How the Hubble Telescope Works
The Hubble Telescope is the only telescope that was designed to be serviced in space by astronauts. It is named after Edwin Hubble, the astronomer who originally discovered the universe is expanding.
The Hubble makes an orbit around the Earth every 96-97 minutes, traveling at about 8 kilometers per second, or 5 miles per second. At this speed, you could travel across the United States in about ten minutes. The Hubble about the size of a large tractor-trailer truck, measuring about 43 feet or 13 meters long.
The telescope orbits 366 miles or 589 kilometers above the earth, outside of its atmosphere. The Earth’s atmosphere distorts and blocks the light that reaches the planet. The Hubble’s position makes it possible for the telescope to provide views of the universe that greatly outdo anything possible from ground-based telescopes. A space telescope is also able to observe ultraviolet and infrared light, which are strongly absorbed by the atmosphere.
The Hubble is a Cassegrain reflector. This type of telescope features a set of two mirrors, one convex and one concave. Light enters the telescope and travels to the primary, concave mirror. The light bounces from the primary surface to the secondary, convex mirror. From here, the secondary mirror focuses the light through a hole in the center of the primary mirror which leads to the Hubble’s science instruments. Each instrument studies the light in a different way.

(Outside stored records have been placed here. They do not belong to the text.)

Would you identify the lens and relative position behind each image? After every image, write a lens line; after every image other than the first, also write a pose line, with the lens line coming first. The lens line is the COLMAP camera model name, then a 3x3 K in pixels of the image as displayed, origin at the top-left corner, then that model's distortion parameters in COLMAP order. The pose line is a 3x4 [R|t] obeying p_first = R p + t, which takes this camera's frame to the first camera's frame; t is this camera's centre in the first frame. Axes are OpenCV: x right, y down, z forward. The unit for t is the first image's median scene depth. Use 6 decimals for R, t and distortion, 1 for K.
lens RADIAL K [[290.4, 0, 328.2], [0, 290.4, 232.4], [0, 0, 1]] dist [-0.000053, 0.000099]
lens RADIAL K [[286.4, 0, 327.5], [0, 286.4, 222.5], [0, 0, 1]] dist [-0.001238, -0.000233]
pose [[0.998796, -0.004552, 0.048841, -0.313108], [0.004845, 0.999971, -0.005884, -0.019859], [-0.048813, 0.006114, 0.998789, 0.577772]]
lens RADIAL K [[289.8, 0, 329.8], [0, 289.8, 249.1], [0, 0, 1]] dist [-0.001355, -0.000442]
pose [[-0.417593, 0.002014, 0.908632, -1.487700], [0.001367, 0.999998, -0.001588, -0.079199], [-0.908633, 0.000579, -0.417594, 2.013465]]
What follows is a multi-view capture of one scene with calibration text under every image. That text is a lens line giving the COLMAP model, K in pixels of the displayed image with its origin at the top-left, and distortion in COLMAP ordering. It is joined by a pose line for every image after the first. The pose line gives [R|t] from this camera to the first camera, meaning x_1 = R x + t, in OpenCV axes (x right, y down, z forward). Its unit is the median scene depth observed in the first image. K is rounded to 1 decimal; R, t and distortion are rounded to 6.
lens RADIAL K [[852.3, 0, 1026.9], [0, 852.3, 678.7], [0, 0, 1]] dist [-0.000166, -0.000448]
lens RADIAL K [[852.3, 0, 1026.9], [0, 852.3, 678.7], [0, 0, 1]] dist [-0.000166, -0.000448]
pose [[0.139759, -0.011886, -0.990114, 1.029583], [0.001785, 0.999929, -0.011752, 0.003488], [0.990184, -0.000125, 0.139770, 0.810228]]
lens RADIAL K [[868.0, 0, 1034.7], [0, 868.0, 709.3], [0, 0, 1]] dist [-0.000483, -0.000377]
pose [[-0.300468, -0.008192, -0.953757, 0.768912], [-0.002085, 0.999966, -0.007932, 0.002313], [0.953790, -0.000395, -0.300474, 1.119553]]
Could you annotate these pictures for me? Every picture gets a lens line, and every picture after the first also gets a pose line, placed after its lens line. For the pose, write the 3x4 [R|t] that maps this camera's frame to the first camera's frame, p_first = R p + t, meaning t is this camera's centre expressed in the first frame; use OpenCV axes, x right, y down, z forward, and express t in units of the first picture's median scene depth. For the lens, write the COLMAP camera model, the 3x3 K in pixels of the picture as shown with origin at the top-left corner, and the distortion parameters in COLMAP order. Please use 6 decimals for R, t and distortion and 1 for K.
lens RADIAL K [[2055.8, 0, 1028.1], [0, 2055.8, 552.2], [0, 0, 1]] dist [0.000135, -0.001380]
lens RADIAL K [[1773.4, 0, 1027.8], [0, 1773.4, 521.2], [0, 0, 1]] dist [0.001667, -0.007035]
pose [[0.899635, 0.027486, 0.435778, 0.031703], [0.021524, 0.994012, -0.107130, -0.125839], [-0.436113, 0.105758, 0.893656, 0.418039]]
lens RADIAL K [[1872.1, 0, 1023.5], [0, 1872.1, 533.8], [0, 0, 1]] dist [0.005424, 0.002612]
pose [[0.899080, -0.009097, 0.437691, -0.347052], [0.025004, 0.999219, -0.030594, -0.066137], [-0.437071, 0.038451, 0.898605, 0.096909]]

A telescope’s primary objective is not, as many people believe, to magnify objects. It is to capture more light than is possible by the naked eye. It is the size of a telescope’s mirror that affects how much light it can collect – the bigger the better. By ground-based telescope standards, the Hubble is not particularly big. Its primary mirror measures 94.5 inches or 2.4 meters in diameter; when some ground-based models are as big as 400 inches or 10 meters. However, its location outside the atmosphere is what gives the Hubble’s images such clarity.